Hatiku hancur, rasanya menyakitkan, mataku pun terasa panas, beberapa saat yang lalu aku masih bisa menangis namun sekarang air mata itu pun seperti tidak sudi aku tumpahkan untuk seorang yang lebih membela orang lain di bandingkan aku.

Lihatlah Kalingga sekarang, dia yang berjanji akan mencintaiku sepenuh hati dalam pernikahan indah yang kami ciptakan justru menamparku dan terus menyalahkanku yang mengeluh akan hadirnya orang-orang asing dalam hidup kami, tidak tahukah Lingga jika semua sikap menyebalkanku ini adalah bentuk rajukanku agar dia memperhatikanku, isyarat jika aku juga membutuhkannya untuk bersandar layaknya seorang suami yang siap sedia untuk istrinya bukan malah menjadi pahlawan kesiangan untuk Janda dari sahabatnya.
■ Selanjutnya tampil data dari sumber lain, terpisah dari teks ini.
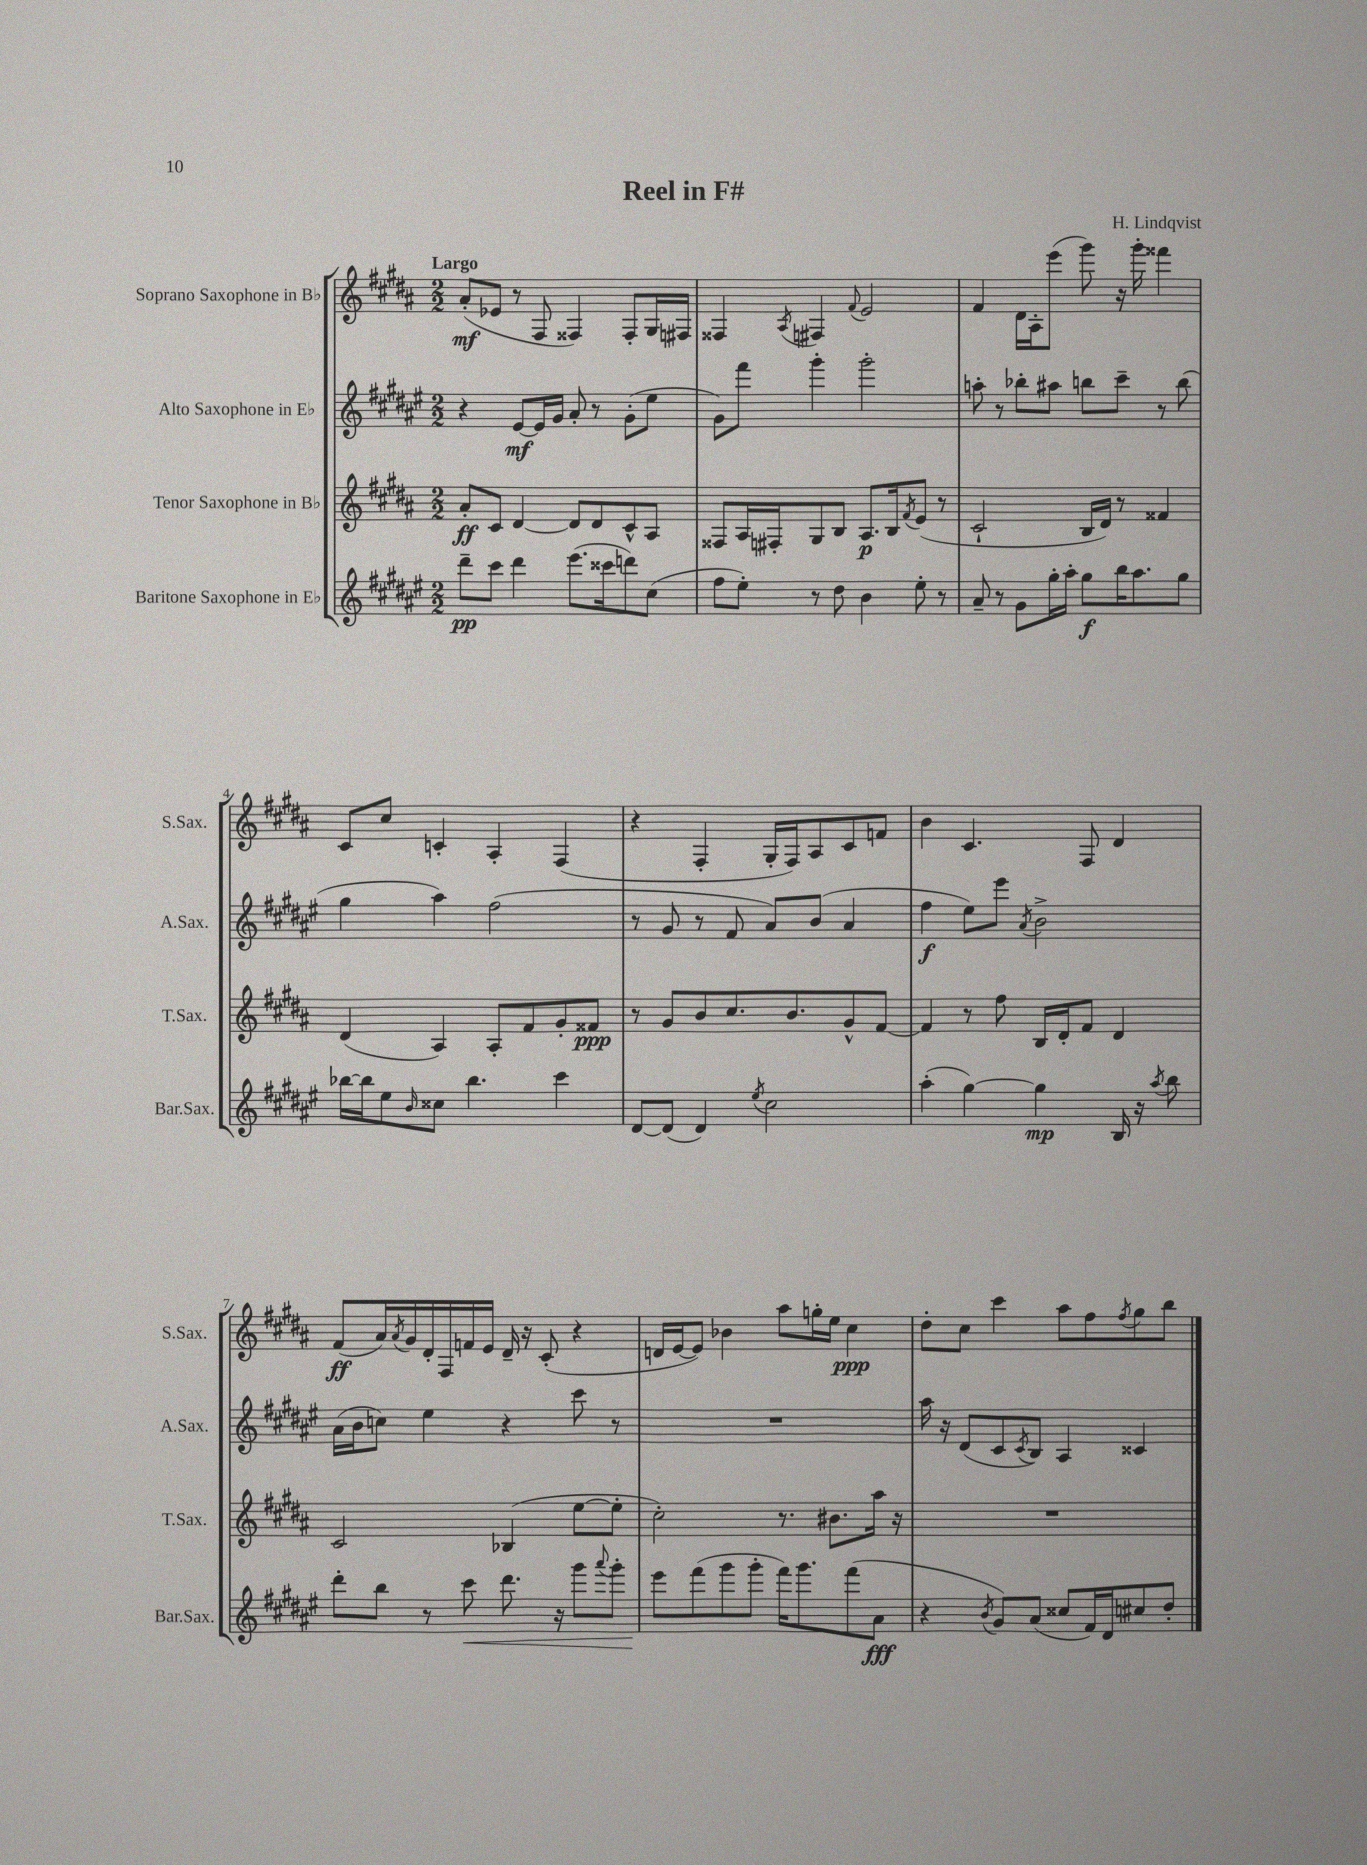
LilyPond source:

\header { title = "Reel in F#" composer = "H. Lindqvist" }
<<
\new StaffGroup <<
\new Staff = "s0" \with { instrumentName = "Soprano Saxophone in Bb" shortInstrumentName = "S.Sax." } {
    \clef treble \key b \major \numericTimeSignature \time 2/2 \tempo "Largo"
    ais'8-.\mf( ees'8 r8 fis8 fisis4) fisis8-. gis16 fis16 |
    fisis4 \acciaccatura { ais8 } fis4 \appoggiatura { fis'8 } e'2 |
    fis'4 dis'16 ais16-. e'''8( gis'''8) r16 gis'''16-. fisis'''4 |
    cis'8 cis''8 c'4-. ais4-. fis4( |
    r4 fis4-. gis16-. fis16) ais8 cis'8 f'8 |
    b'4 cis'4. fis8 dis'4 |
    fis'8\ff( ais'16) \acciaccatura { ais'8 } gis'16 dis'16-. fis16 f'16 e'16 dis'16-- r16 cis'8-.( r4 |
    d'16 e'16~ e'8) bes'4 ais''8 g''16-. e''16 cis''4\ppp |
    dis''8-. cis''8 cis'''4 ais''8 fis''8 \acciaccatura { fis''8 } gis''8 b''8 \bar "|." |
}
\new Staff = "s1" \with { instrumentName = "Alto Saxophone in Eb" shortInstrumentName = "A.Sax." } {
    \clef treble \key fis \major \numericTimeSignature \time 2/2
    r4 eis'8~\mf eis'16 gis'16 ais'8-. r8 gis'8-.( eis''8 |
    gis'8) fis'''8 gis'''4-. gis'''2-. |
    a''8-. r8 bes''8-. ais''8 b''8 cis'''8-- r8 b''8( |
    gis''4 ais''4) fis''2( |
    r8 gis'8 r8 fis'8 ais'8) b'8( ais'4 |
    fis''4\f eis''8) eis'''8 \acciaccatura { ais'8 } b'2-> |
    ais'16( b'16 c''8) eis''4 r4 cis'''8 r8 |
    R1 |
    ais''16 r16 dis'8( cis'8 \acciaccatura { cis'8 } b8) ais4 cisis'4 \bar "|." |
}
\new Staff = "s2" \with { instrumentName = "Tenor Saxophone in Bb" shortInstrumentName = "T.Sax." } {
    \clef treble \key b \major \numericTimeSignature \time 2/2
    ais'8-.\ff cis'8 dis'4~ dis'8 dis'8 cis'8-^ ais8 |
    fisis8 ais16 fis16-. gis8 b8 ais8.\p b16 \acciaccatura { fis'8 } e'8( r8 |
    cis'2-! b16 dis'16) r8 fisis'4 |
    dis'4( ais4) ais8-. fis'8 gis'8-. fisis'8\ppp |
    r8 gis'8 b'8 cis''8. b'8. gis'8-^ fis'8~ |
    fis'4 r8 fis''8 b16 dis'16-. fis'8 dis'4 |
    cis'2 bes4( e''8~ e''8-. |
    cis''2-.) r8. bis'8. ais''16 r16 |
    R1 \bar "|." |
}
\new Staff = "s3" \with { instrumentName = "Baritone Saxophone in Eb" shortInstrumentName = "Bar.Sax." } {
    \clef treble \key fis \major \numericTimeSignature \time 2/2
    dis'''8--\pp cis'''8 dis'''4 eis'''8.( cisis'''16 d'''8) cis''8( |
    fis''8 eis''8-.) r8 dis''8 b'4 eis''8-. r8 |
    ais'8-- r8 gis'8 gis''16-. ais''16-. gis''8\f b''16 ais''8. gis''8 |
    bes''16~ bes''16 eis''8 \grace { b'16 } cisis''8 bes''4. cis'''4 |
    dis'8~ dis'8( dis'4) \acciaccatura { eis''8 } cis''2 |
    ais''4-.( gis''4~) gis''4\mp b16 r16 \acciaccatura { ais''8 } b''8 |
    dis'''8-. b''8 r8 cis'''8\< dis'''8. r16 gis'''8 \appoggiatura { ais'''8 } gis'''8-. |
    eis'''8\! fis'''8( gis'''8 gis'''8-. fis'''16) gis'''8. fis'''8( ais'8\fff |
    r4 \acciaccatura { b'8 } gis'8) ais'8( cisis''8 fis'16) dis'16 cis''8 dis''8-. \bar "|." |
}
>>
>>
Aku paham bahkan aku sangat mengerti jika Lingga menginginkan seorang anak, keguguranku pun mengecewakannya dengan begitu dalam tapi haruskah Lingga membawa masuk Nadya dan anak-anaknya dalam rumah tangga kami yang sudah berjarak lengkap dengan semua sikapnya yang merendahkanku karena di anggap tidak becus menjaga calon bayiku.
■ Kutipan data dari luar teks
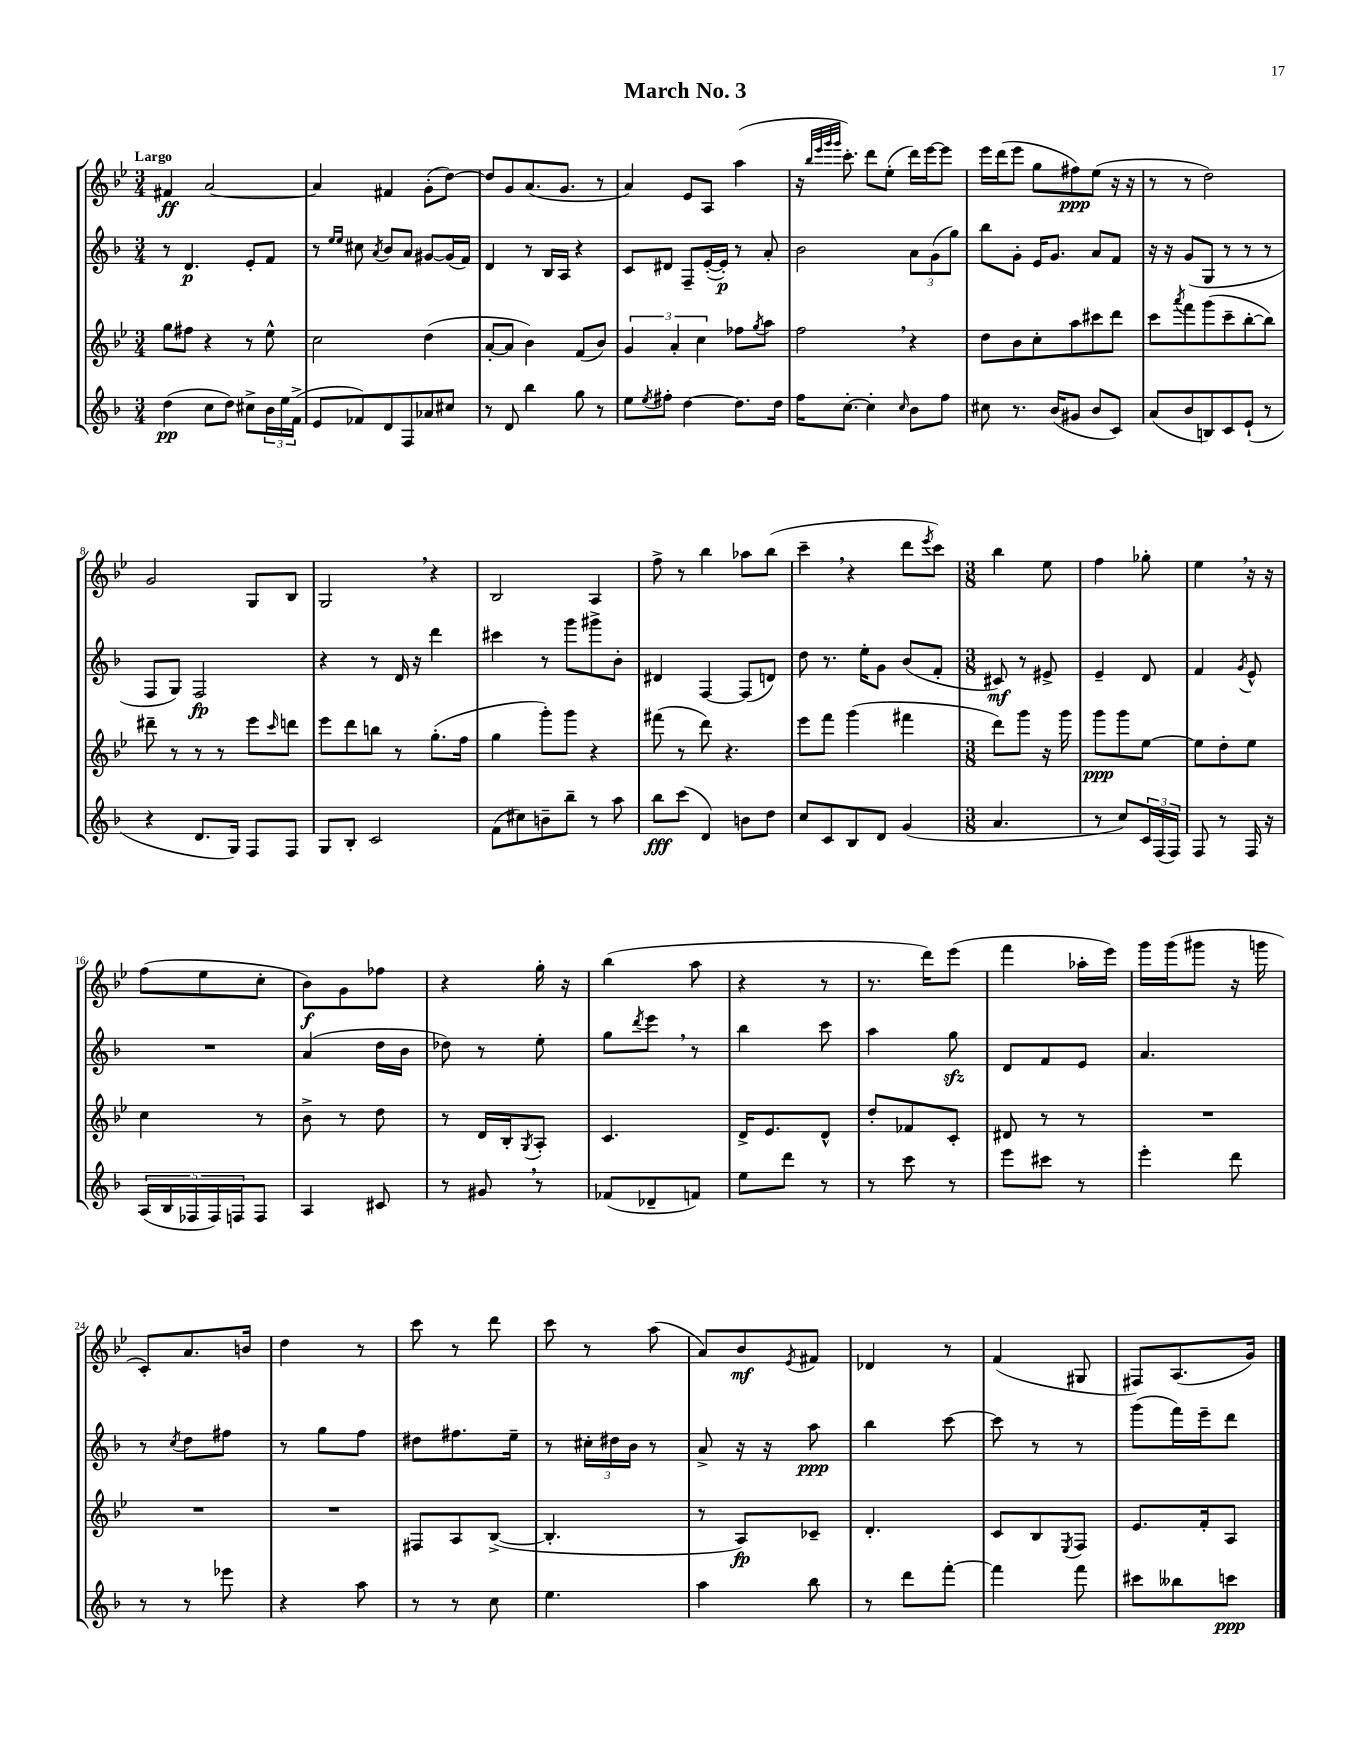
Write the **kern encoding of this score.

"Aku ini istrimu, Lingga. Aku yang seharusnya kamu lindungi dari siapapun yang menyakitiku, tapi kamu justru berdiri di hadapanku dengan segala jarak yang kamu buat. Kamu menjauhiku, kamu mementingkan orang lain, aku bersabar dengan semua sikap dinginku. Dan hari ini kamu memukulku berulangkali membentak dan menyalahkanku."

Aku mengangkat tanganku, menyerah dengan semua masalah di dalam rumah tanggaku dan aku menyerah berharap Lingga kembali mendekapku seperti semula karena kini ada Nadya dan anak-anaknya yang membuatnya nyaman dalam hangatnya sebuah keluarga.

"Aku menyerah dengan dirimu, Mas. Mulai hari ini terserah kamu mau apapun dengan Nadya dan anak-anaknya itu."

"..........."

"Aku sudah nggak peduli sama kamu, sama pernikahan ini atau apapun itu! Aku nyerah, aku sudah nggak sanggup nunggu kamu kembali lagi jadi Kalingga yang dulu janji buat bahagiain Alana dalam pernikahan ini."

Untuk apalagi aku menunggu seorang yang sudah memukulku demi orang lain, di rumah yang seharusnya aku menjadi Ratu aku justru menjadi orang asing.

Aku menyerah dan aku lelah luar biasa dengan suamiku.